El señor Patterson se despertó y reconoció la voz del que le hablaba.
—¡Luis…, Luis Clodión! —repetía sin comprender palabra de lo que éste le decía respecto al capitán Paxton, que no era tal capitán Paxton; al Alerta, caído en manos de Harry Markel; a la necesidad de reunirse con los demás pasajeros que aguardaban en el bote. Pero lo que sí comprendió es que la vida de sus amigos y la suya estaban amenazadas si permanecían a bordo del Alerta, así como que todo estaba dispuesto para una fuga inmediata, y que sólo a él aguardaban para buscar refugio en el navío vecino.
Sin preguntar más, el señor Patterson se vistió con tanta sangre fría como rapidez. Se puso el pantalón, teniendo cuidado de remangarle; después, el chaleco, en cuyo bolsillo colocó el reloj; se enfundó en su largo gabán, cubrióse con su sombrero negro, y respondió a Will Mitz, que le metía prisa:
—Cuando usted quiera, amigo mío.
Tal vez al contemplar el reptil que se veía obligado a abandonar, el señor Patterson sintióse emocionado; pero no desesperaba de volverle a ver en aquel mismo sitio cuando el Alerta, rescatado de las manos de Harry Markel, fuera conducido al puerto de las Antillas más cercano.
Faltaba introducirse por la estrecha ventana de popa, agarrarse a la amarra y deslizarse hasta el bote sin hacer ruido ni movimiento falso.
En el momento de abandonar su camarote vínole al señor Patterson la idea de llevarse el saquito que contenía las 700 libras, regalo de la señora Seymour, y el cuaderno de notas donde apuntaba los gastos del viaje.
—¡Quién hubiera creído esto del capitán Paxton! —repetía.

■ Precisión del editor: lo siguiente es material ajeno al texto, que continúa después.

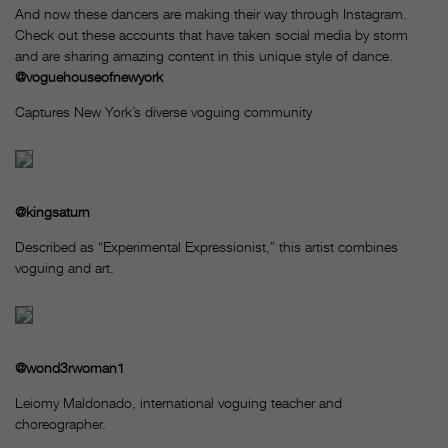
And now these dancers are making their way through Instagram.
Check out these accounts that have taken social media by storm
and are sharing amazing content in this unique style of dance.
@voguehouseofnewyork
Captures New York’s diverse voguing community
@kingsaturn
Described as “Experimental Expressionist,” this artist combines
voguing and art.
@wond3rwoman1
Leiomy Maldonado, international voguing teacher and
choreographer.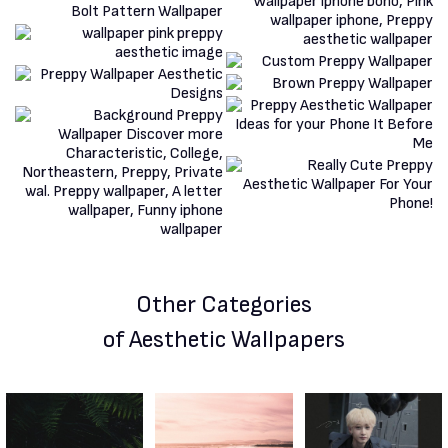
Other Categories
of Aesthetic Wallpapers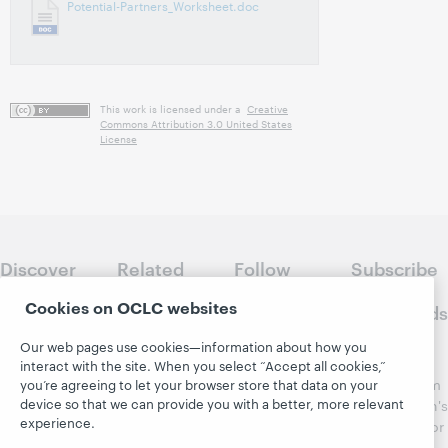
Potential-Partners_Worksheet.doc
This work is licensed under a
Creative
Commons Attribution 3.0 United States
License
Discover
Related
Follow
Subscribe
WebJunction
sites
WebJunction
to
Cookies on OCLC websites
Crossroads
Course
OCLC.org
Catalog
Receive
Our web pages use cookies—information about how you
Community
regular
interact with the site. When you select “Accept all cookies,”
Webinars
Center
updates from
you’re agreeing to let your browser store that data on your
Topics
OCLC
device so that we can provide you with a better, more relevant
WebJunction's
Research
experience.
newsletter for
Projects
library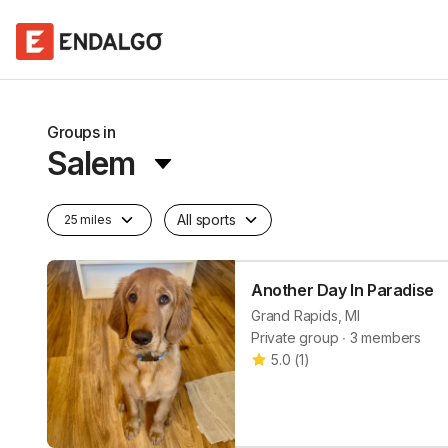
Groups in
Salem
All sports
25 miles
Another Day In Paradise
Grand Rapids, MI
Private group ∙ 3 members
5.0
(
1
)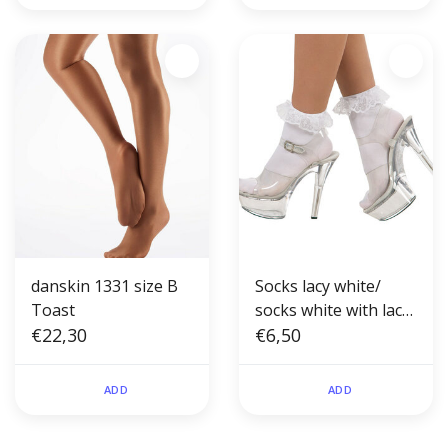
danskin 1331 size B
Socks lacy white/
Toast
socks white with lace
€22,30
short
€6,50
ADD
ADD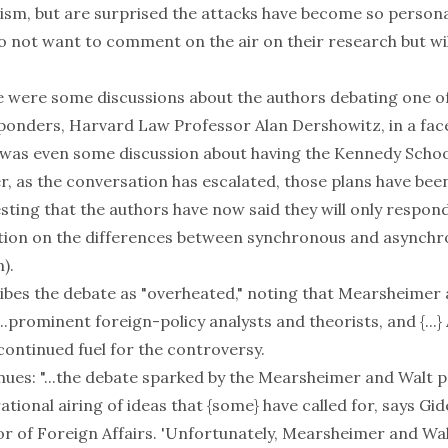
cism, but are surprised the attacks have become so person
 not want to comment on the air on their research but will
re were some discussions about the authors debating one o
onders, Harvard Law Professor Alan Dershowitz, in a face
was even some discussion about having the Kennedy Schoo
, as the conversation has escalated, those plans have been
esting that the authors have now said they will only respond
ation on the differences between synchronous and asynch
).
ibes the debate as "overheated," noting that Mearsheimer 
...prominent foreign-policy analysts and theorists, and {...} 
continued fuel for the controversy.
nues: "...the debate sparked by the Mearsheimer and Walt 
rational airing of ideas that {some} have called for, says Gi
r of Foreign Affairs. 'Unfortunately, Mearsheimer and Wal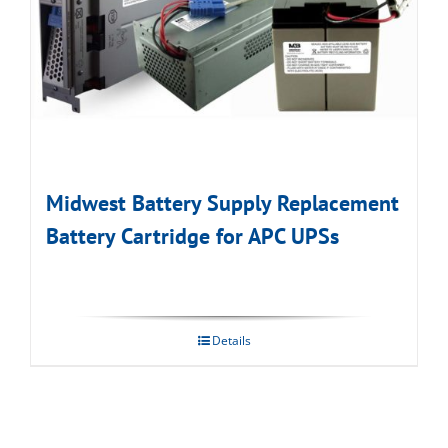
Midwest Battery Supply Replacement
Battery Cartridge for APC UPSs
Details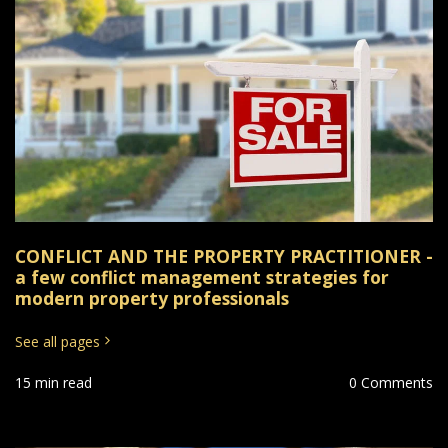
CONFLICT AND THE PROPERTY PRACTITIONER -
a few conflict management strategies for
modern property professionals
See all pages
15 min read
0 Comments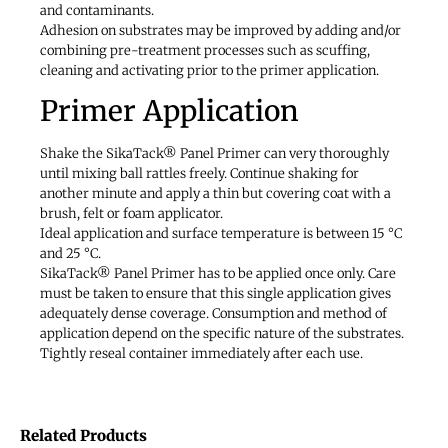
and contaminants.
Adhesion on substrates may be improved by adding and/or
combining pre-treatment processes such as scuffing,
cleaning and activating prior to the primer application.
Primer Application
Shake the SikaTack® Panel Primer can very thoroughly
until mixing ball rattles freely. Continue shaking for
another minute and apply a thin but covering coat with a
brush, felt or foam applicator.
Ideal application and surface temperature is between 15 °C
and 25 °C.
SikaTack® Panel Primer has to be applied once only. Care
must be taken to ensure that this single application gives
adequately dense coverage. Consumption and method of
application depend on the specific nature of the substrates.
Tightly reseal container immediately after each use.
Related Products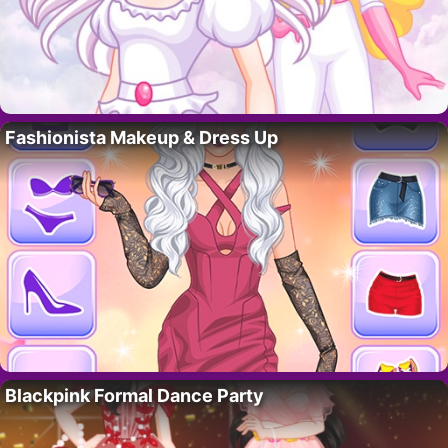
Fashionista Makeup & Dress Up
Blackpink Formal Dance Party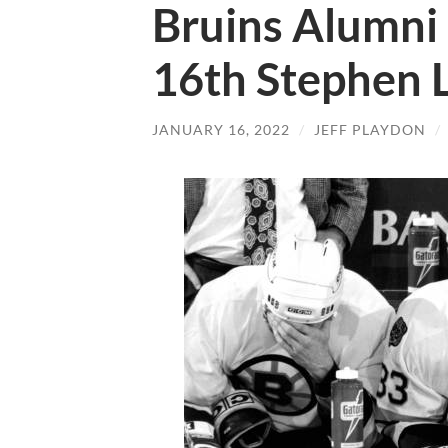
Bruins Alumni 
16th Stephen 
JANUARY 16, 2022
/
JEFF PLAYDON
/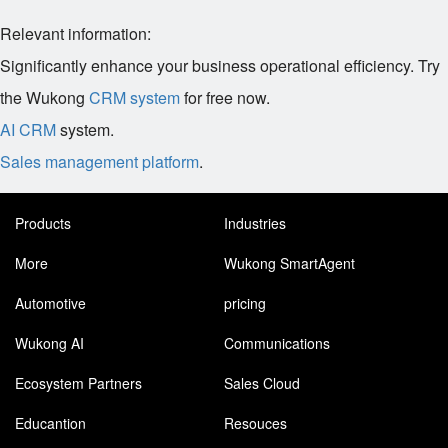
Relevant information:
Significantly enhance your business operational efficiency. Try
the Wukong
CRM system
for free now.
AI CRM
system.
Sales management platform
.
Products
Industries
More
Wukong SmartAgent
Automotive
pricing
Wukong AI
Communications
Ecosystem Partners
Sales Cloud
Educantion
Resouces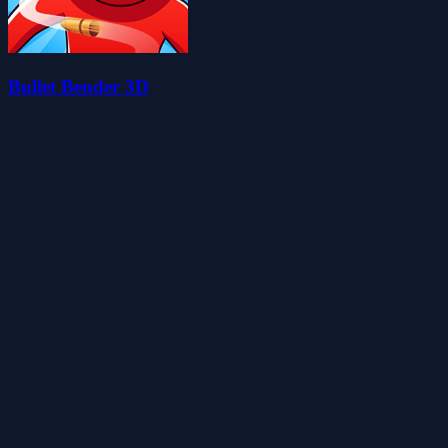
Bullet Bender 3D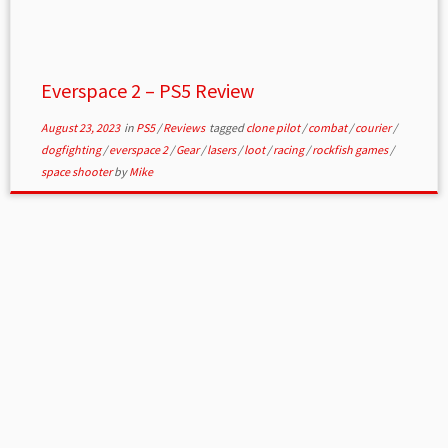
Everspace 2 – PS5 Review
August 23, 2023
in
PS5
/
Reviews
tagged
clone pilot
/
combat
/
courier
/
dogfighting
/
everspace 2
/
Gear
/
lasers
/
loot
/
racing
/
rockfish games
/
space shooter
by
Mike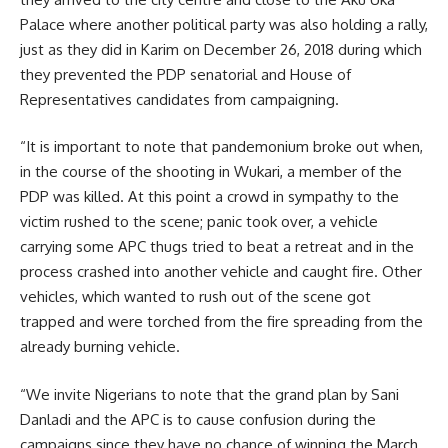
Palace where another political party was also holding a rally,
just as they did in Karim on December 26, 2018 during which
they prevented the PDP senatorial and House of
Representatives candidates from campaigning.
“It is important to note that pandemonium broke out when,
in the course of the shooting in Wukari, a member of the
PDP was killed. At this point a crowd in sympathy to the
victim rushed to the scene; panic took over, a vehicle
carrying some APC thugs tried to beat a retreat and in the
process crashed into another vehicle and caught fire. Other
vehicles, which wanted to rush out of the scene got
trapped and were torched from the fire spreading from the
already burning vehicle.
“We invite Nigerians to note that the grand plan by Sani
Danladi and the APC is to cause confusion during the
campaigns since they have no chance of winning the March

El capitán Paxton y Harry Markel se identificaban todavía en su mente, y no llegaba a separar a aquellos dos seres que tan poco se parecían.

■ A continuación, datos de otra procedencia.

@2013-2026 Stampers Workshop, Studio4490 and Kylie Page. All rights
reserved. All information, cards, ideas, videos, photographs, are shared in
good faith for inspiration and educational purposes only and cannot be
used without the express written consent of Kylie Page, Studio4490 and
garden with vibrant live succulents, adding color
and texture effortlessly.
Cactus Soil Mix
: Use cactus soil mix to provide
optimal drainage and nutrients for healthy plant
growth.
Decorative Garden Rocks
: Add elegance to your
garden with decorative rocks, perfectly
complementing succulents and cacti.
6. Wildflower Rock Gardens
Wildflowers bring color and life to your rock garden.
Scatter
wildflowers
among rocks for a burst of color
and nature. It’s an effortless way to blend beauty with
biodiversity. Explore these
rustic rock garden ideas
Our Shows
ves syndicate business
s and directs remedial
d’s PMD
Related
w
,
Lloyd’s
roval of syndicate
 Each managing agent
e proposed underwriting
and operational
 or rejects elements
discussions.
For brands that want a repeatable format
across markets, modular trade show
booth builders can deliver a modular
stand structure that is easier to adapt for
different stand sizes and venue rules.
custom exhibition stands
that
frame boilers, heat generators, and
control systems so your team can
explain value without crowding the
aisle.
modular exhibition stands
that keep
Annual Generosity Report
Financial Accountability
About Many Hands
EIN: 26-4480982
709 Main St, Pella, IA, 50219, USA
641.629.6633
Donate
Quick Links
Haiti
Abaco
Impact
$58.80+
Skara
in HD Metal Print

No había que contar con la agilidad y destreza del mentor, y hubo que ayudarle a que se deslizase por la cuerda. Will Mitz temía que cayera tan pesadamente en el bote, que llamase la atención del marinero de guardia, por borracho que éste estuviera.
Al fin, el señor Patterson plantó su pie sobre uno de los bancos, y Axel Vickborn le sostuvo por el brazo para ayudarle a llegar a popa.
Llególe el tumo a Luis Clodión, quien se aseguró una vez más de que el sueño de Harry Markel no había sido interrumpido, y que todo estaba tranquilo a bordo. Tras él, Will Mitz franqueó la ventana y en un instante estuvo en el bote. Para no perder tiempo deshaciendo el nudo, lo cortó con su cuchillo, dejando un cabo de cuatro a cinco pies.
El bote se alejó del Alerta.
¿Conseguirían Will Mitz y sus compañeros refugiarse a bordo del navío? ¿Lo encontrarían en medio de aquella brumosa oscuridad antes de que amaneciese? ¿No soplaría el viento, que le permitiría ponerse en marcha?
En todo caso, si los pasajeros escapaban a la suerte que les reservaban Harry Markel y sus cómplices, se lo deberían a Will Mitz y también a la señora Seymour, que para él había obtenido pasaje a bordo del Alerta.